[Bounding box coordinate data]

=== Begin Enclosure ===

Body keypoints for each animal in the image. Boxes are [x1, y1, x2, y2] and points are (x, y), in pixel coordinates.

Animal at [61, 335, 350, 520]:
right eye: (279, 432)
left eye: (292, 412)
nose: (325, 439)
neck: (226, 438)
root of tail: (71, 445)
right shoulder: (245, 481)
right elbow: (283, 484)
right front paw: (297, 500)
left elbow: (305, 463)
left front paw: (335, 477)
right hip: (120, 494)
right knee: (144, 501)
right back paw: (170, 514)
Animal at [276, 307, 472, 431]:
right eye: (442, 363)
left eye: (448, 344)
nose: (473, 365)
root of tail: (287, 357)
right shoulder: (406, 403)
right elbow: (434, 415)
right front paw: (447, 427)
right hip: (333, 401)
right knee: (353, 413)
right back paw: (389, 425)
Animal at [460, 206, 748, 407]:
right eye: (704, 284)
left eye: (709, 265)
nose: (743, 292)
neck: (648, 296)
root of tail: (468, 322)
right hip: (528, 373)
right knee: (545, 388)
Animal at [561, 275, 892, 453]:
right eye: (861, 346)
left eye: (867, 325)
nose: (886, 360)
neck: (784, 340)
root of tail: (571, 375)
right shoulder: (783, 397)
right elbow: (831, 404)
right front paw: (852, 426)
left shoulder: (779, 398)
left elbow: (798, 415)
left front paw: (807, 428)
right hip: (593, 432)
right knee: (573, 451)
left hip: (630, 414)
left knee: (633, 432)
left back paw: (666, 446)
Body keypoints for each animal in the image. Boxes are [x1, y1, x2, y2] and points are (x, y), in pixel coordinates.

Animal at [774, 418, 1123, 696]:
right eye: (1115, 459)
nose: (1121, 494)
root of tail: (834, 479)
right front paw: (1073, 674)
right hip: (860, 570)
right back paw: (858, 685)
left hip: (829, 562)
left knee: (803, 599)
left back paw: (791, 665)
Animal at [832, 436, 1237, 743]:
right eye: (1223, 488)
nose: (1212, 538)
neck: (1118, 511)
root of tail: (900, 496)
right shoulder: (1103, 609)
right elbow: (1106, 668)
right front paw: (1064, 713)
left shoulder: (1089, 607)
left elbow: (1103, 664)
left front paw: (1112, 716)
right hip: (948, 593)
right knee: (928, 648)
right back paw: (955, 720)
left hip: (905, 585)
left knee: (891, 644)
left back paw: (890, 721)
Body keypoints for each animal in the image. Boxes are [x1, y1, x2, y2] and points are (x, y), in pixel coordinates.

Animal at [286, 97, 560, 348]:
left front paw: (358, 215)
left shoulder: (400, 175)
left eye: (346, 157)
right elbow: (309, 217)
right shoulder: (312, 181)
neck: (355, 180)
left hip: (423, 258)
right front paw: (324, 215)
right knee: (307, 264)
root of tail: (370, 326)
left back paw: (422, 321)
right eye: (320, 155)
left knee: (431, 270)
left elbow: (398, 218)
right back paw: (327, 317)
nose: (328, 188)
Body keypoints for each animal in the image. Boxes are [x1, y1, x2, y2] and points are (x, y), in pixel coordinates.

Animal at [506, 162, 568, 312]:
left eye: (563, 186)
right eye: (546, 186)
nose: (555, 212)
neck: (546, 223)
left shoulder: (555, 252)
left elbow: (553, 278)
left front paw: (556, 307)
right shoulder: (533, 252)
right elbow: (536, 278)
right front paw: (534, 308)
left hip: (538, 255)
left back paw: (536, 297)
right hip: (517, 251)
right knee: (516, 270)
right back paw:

=== End Enclosure ===

Task item » The answer must consist of the lines from the one with "left front paw: (556, 307)" through the final line of the entries above, exactly as they are, and nothing else.

Written answer »
left front paw: (556, 307)
right shoulder: (533, 252)
right elbow: (536, 278)
right front paw: (534, 308)
left hip: (538, 255)
left back paw: (536, 297)
right hip: (517, 251)
right knee: (516, 270)
right back paw:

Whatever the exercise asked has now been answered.